Diddley is most often cited for his signature Bo Diddley beat, a syncopated 5/4 pattern similar to the West African-derived hambone rhythm or Shave and a haircut two-bits couplet. Over the ears, Diddley variously claimed to have adapted the beat from music he heard in church, from trying to play the Gene Autry song Jingle Jangle and from attempting to play his guitar like a drum.
Bo Diddley was born Ellas Otha Bates, Dec. 30, 1928, in McComb, Mississippi. He was raised by his mother’s cousin, Gussie McDaniel, with whom he moved to Chicago at the age of seven and whose surname he took, becoming Ellas McDaniel. Sources differ on where the stage name Bo Diddley originated, but McDaniel was using it professionally by
1954, when he recorded I’m a Man and his namesake song at Chess Records’ studios.
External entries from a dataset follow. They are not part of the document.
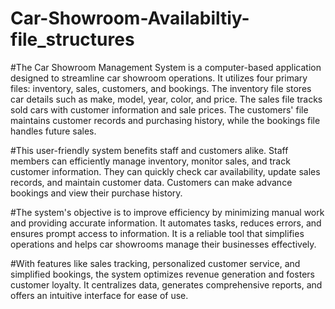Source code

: # Car-Showroom-Availabiltiy-file_structures
#The Car Showroom Management System is a computer-based application designed to streamline car showroom operations. It utilizes four primary files: inventory, sales, customers, and bookings. The inventory file stores car details such as make, model, year, color, and price. The sales file tracks sold cars with customer information and sale prices. The customers' file maintains customer records and purchasing history, while the bookings file handles future sales.

#This user-friendly system benefits staff and customers alike. Staff members can efficiently manage inventory, monitor sales, and track customer information. They can quickly check car availability, update sales records, and maintain customer data. Customers can make advance bookings and view their purchase history.

#The system's objective is to improve efficiency by minimizing manual work and providing accurate information. It automates tasks, reduces errors, and ensures prompt access to information. It is a reliable tool that simplifies operations and helps car showrooms manage their businesses effectively.

#With features like sales tracking, personalized customer service, and simplified bookings, the system optimizes revenue generation and fosters customer loyalty. It centralizes data, generates comprehensive reports, and offers an intuitive interface for ease of use.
Issued as a single, Bo Diddley topped Billboard’s R&B Singles chart in 1955 (its flipside, I’m a Man, charted for 11 weeks in its own right) and was followed by Top-20 hits Diddley Daddy, Pretty Thing, I’m Sorry, Crackin’ Up and Say Man.
He cut 11 albums for Chess between 1958 and 1963, a number of which are now highly collectable.
Diddley is survived by his children, Evelyn Kelly, Ellas A. McDaniel, Tammi D. McDaniel and Terri Lynn McDaniel, as well as 15 grandchildren, 15 great-grandchildren and three great-great-grandchildren.
Private and public services are planned for this weekend.